Estamos criando uma geração de pessoas mimadas com baixíssima capacidade de frustração. Adultos que se comportam como crianças ou adolescentes: imediatistas, reagem mal a um “não” e perdem as estribeiras quando algo não sai como querem. De onde vem esse despreparo todo? Não sei ao certo, mas tenho algumas teorias. A de hoje é: boa parte da culpa é dos smartphones. Smartphones são aqueles celulares que funcionam como computadores. Neles se pode ouvir música, assistir vídeos, filmes, acessar a internet, tirar fotos, gravar vídeos e fazer quase tudo nessa vida.

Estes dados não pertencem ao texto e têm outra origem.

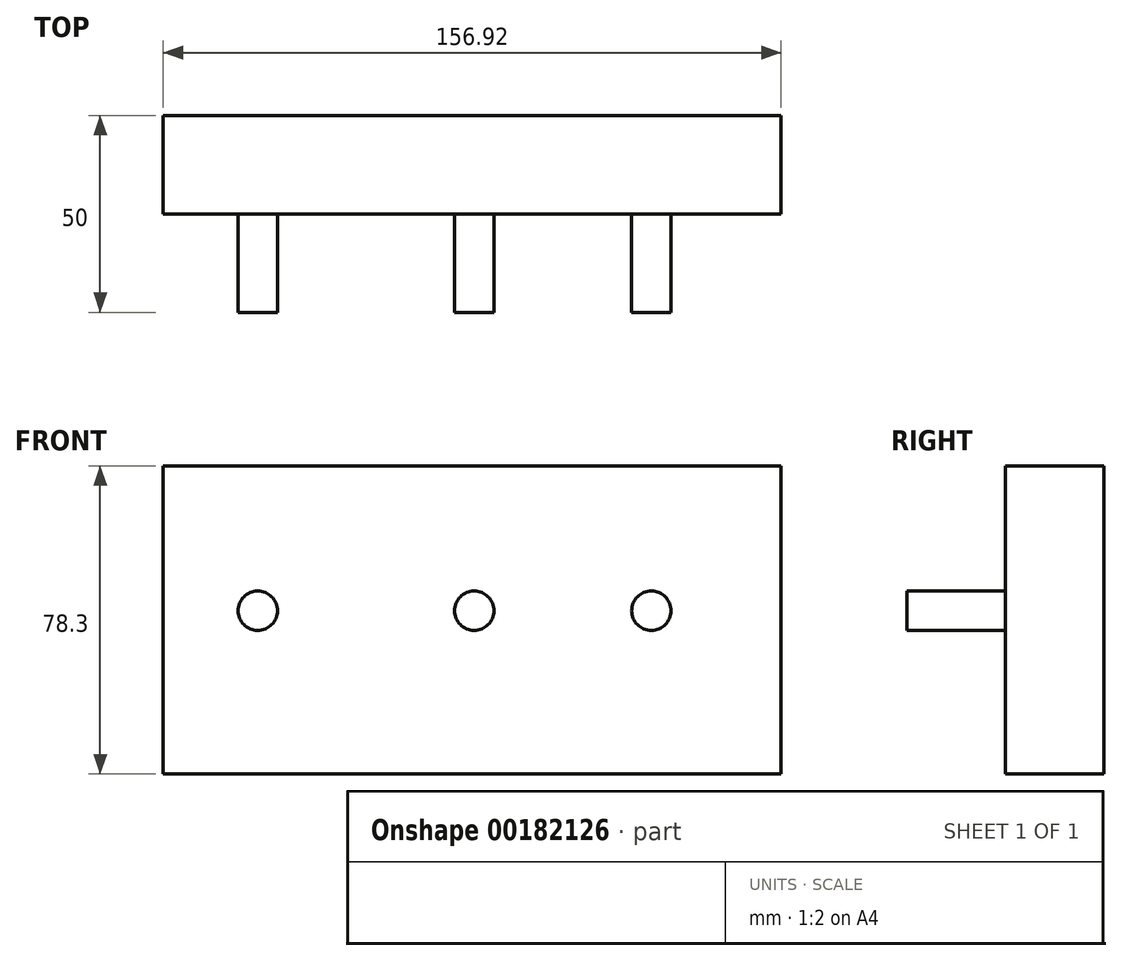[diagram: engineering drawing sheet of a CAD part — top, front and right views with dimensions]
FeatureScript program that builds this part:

Sim, o Smartphone me parece um forte componente dessa babaquização do brasileiro. Acho que posso falar de camarote, pois eu sou daquela que eu apelidei de Geração F (aquela que só de fode), eu vi o mundo com e sem internet, com e sem a maioria dos avanços de uso ostensivo nos dias de hoje. Eu estava lá na hora da transição. Convivi de perto com pessoas da geração AI (antes da internet) e DI. E a diferença é gritante, nem tanto pela internet, mas pelo acesso a qualquer tempo à internet que o Smartphone proporciona. Vamos a um rápido retrospecto.

Eu lembro do tempo em que, quando se queria falar com alguém, era preciso marcar uma hora para ligar para a casa da pessoa. Era assim: você dizia que ligaria entre tal e tal hora, para que a pessoa se programe para estar em casa. Não havia telefones móveis. Na verdade, nem mesmo sem fio. Você tinha que conversar sentado ao lado do aparelho. A pessoa ficava plantada ao lado do aparelho esperando ele tocar.

E ligar não era uma tarefa fácil. Muitas vezes o telefone não dava linha assim que você levantava o gancho, então, você tinha que esperar pela boa vontade do serviço precário. Quando finalmente o sinal sonoro da linha se fazia ouvir, tinha que discar o número, não em botões, mas naqueles discos com buraquinhos mesmo. E rezar para a ligação completar, porque muitas vezes ela não completava. Ao final desse processo tumultuado, era bem possível que a hora marcada para ligar já tivesse passado e a pessoa já tivesse saído de casa. Paciência, você era obrigado a passar pelo constrangimento de falar com a mãe da pessoa, ou com qualquer um. Era randômico, nunca se sabia quem ia atender ao telefone.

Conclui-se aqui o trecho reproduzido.